### [WHAT THE TASK REQUIRES]
Starting with the line that has "fx_px: 1258" in the records below and stopping after the line that has "fx_px: 18405", output every line exactly and nothing else; skip pictures.

*** ENTRIES PROVIDED ***

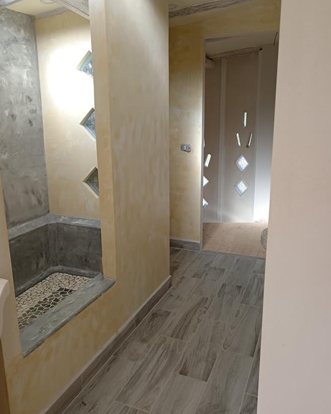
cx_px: 164
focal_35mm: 29
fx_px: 355
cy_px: 200
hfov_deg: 50.0
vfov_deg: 60.4
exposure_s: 1/100
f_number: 1.9
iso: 108
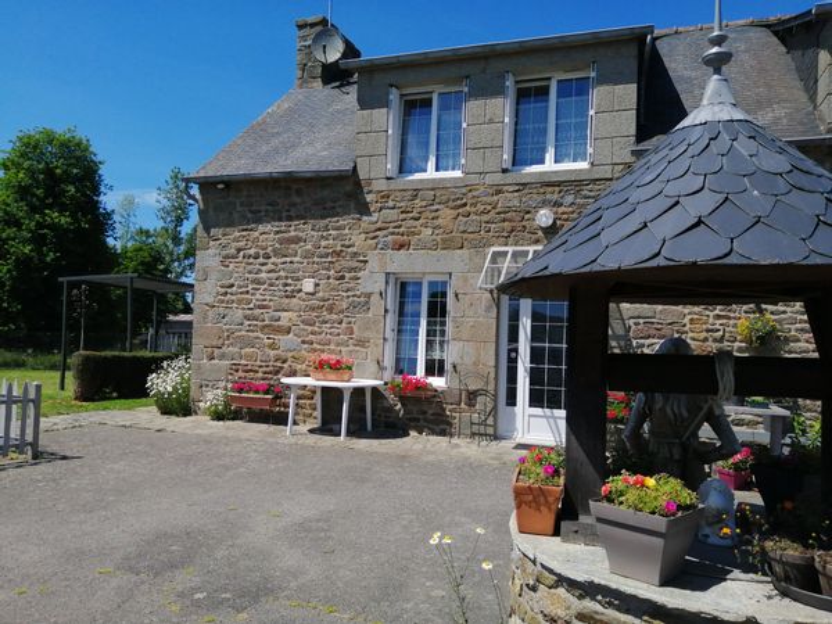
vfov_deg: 53.1
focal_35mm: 26
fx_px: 625
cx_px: 416
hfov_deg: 67.3
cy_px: 312
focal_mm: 3.6
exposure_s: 1/2882
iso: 50
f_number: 1.8
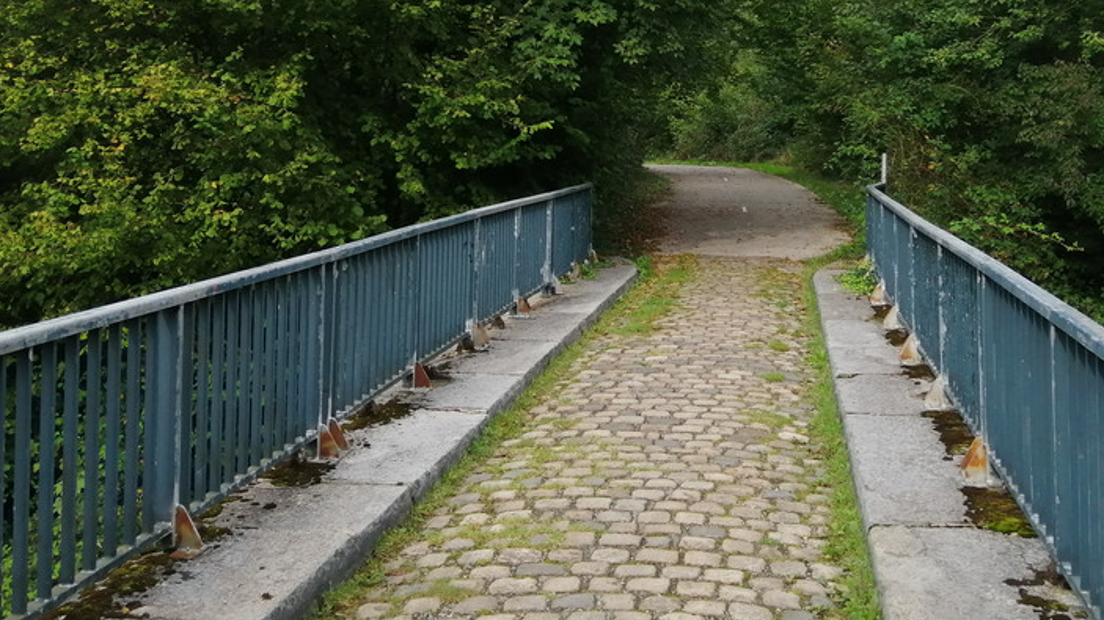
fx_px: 1258
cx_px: 631
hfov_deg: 47.2
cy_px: 91
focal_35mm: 43
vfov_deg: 26.9
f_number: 1.8
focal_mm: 3.6
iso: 50
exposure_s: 1/637
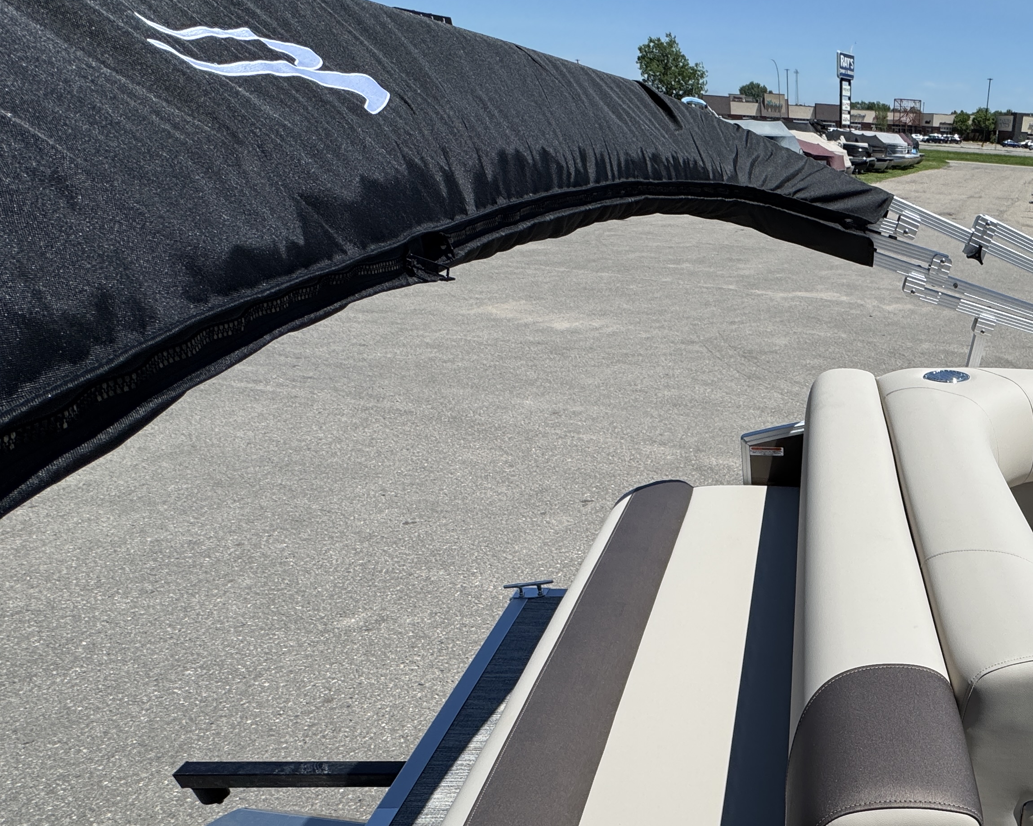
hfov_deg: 61.7
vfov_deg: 55.2
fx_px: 734
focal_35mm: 24
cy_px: 645
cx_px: 885
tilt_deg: -36.1
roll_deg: -3.3
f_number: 2.2
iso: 50
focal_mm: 2.22
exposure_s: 1/3717
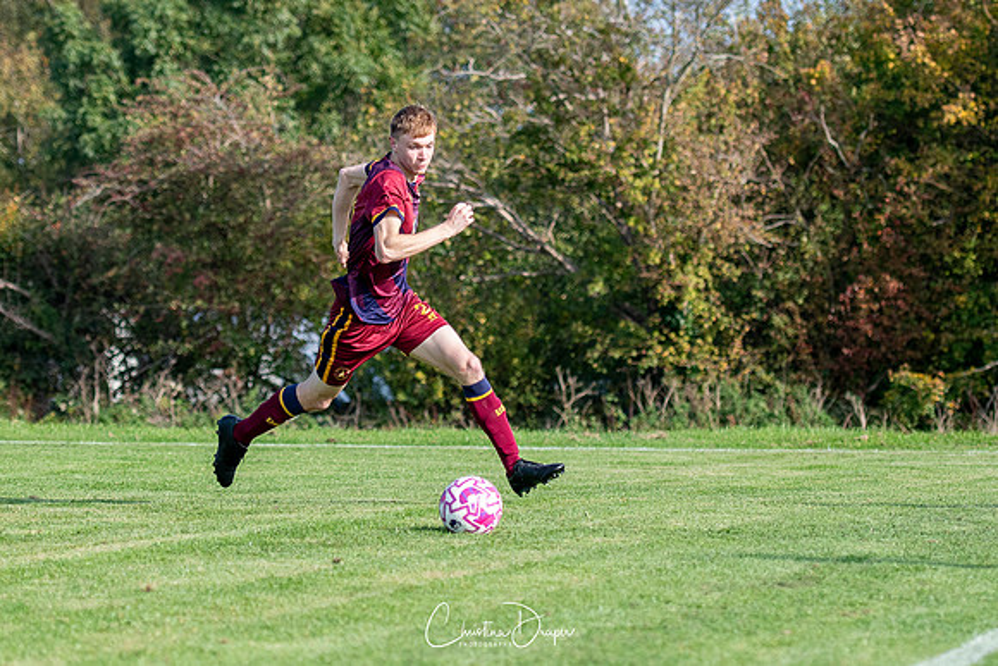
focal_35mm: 193
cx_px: 354
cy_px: 289
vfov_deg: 7.1
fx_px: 5341
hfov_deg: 10.7
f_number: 2.8
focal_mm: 90
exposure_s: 1/3200
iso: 320
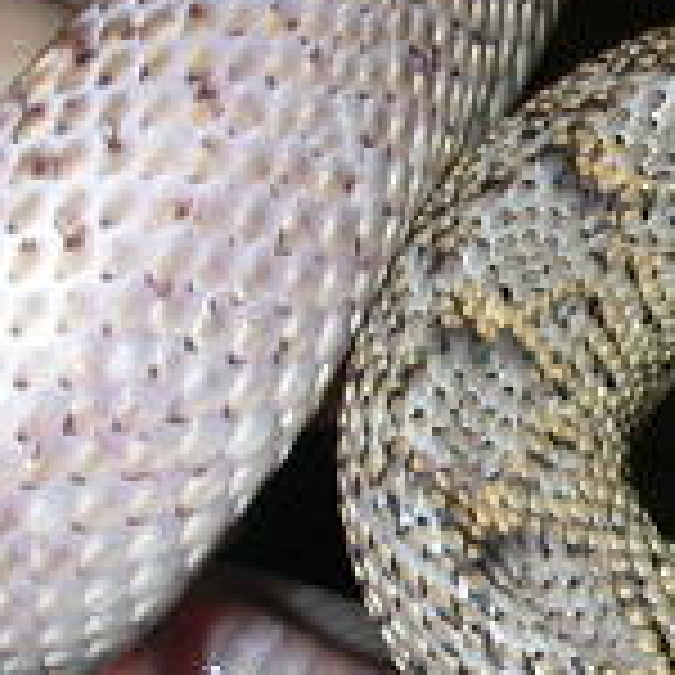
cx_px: 914
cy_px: 400
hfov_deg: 12.1
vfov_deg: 12.5
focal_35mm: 140
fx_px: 3089
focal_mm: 5.6
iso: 100
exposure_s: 1/59.9
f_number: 4.5
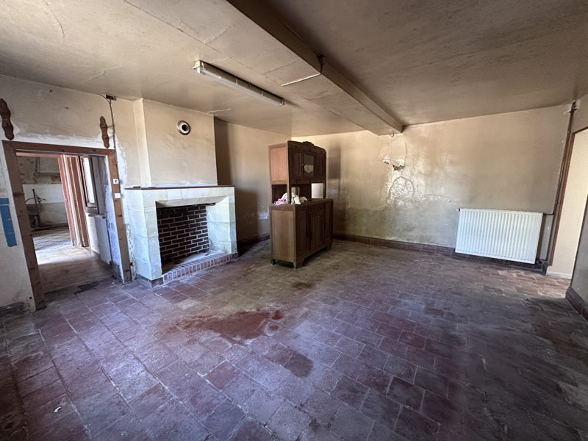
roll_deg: +0.2
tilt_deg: -9.2
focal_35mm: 14
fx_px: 238
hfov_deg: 102.1
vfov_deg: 85.7
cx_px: 294
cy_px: 220
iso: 500
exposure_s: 1/60
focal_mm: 2.22
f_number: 2.2
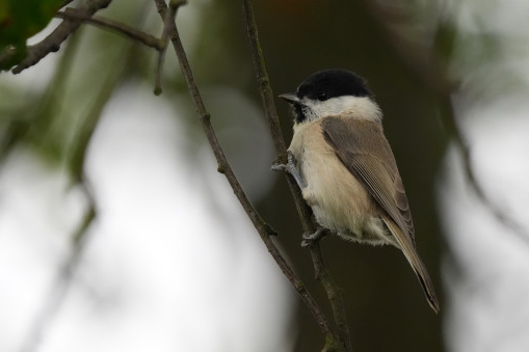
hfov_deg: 1.6
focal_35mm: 1253
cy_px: 19
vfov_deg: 1.1
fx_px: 18405
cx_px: 356
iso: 3200
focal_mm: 600
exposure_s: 1/1250
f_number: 6.3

*** End of ENTRIES PROVIDED ***

### [THE ANSWER]
fx_px: 1258
cx_px: 631
hfov_deg: 47.2
cy_px: 91
focal_35mm: 43
vfov_deg: 26.9
f_number: 1.8
focal_mm: 3.6
iso: 50
exposure_s: 1/637
hfov_deg: 61.7
vfov_deg: 55.2
fx_px: 734
focal_35mm: 24
cy_px: 645
cx_px: 885
tilt_deg: -36.1
roll_deg: -3.3
f_number: 2.2
iso: 50
focal_mm: 2.22
exposure_s: 1/3717
focal_35mm: 193
cx_px: 354
cy_px: 289
vfov_deg: 7.1
fx_px: 5341
hfov_deg: 10.7
f_number: 2.8
focal_mm: 90
exposure_s: 1/3200
iso: 320
cx_px: 914
cy_px: 400
hfov_deg: 12.1
vfov_deg: 12.5
focal_35mm: 140
fx_px: 3089
focal_mm: 5.6
iso: 100
exposure_s: 1/59.9
f_number: 4.5
roll_deg: +0.2
tilt_deg: -9.2
focal_35mm: 14
fx_px: 238
hfov_deg: 102.1
vfov_deg: 85.7
cx_px: 294
cy_px: 220
iso: 500
exposure_s: 1/60
focal_mm: 2.22
f_number: 2.2
hfov_deg: 1.6
focal_35mm: 1253
cy_px: 19
vfov_deg: 1.1
fx_px: 18405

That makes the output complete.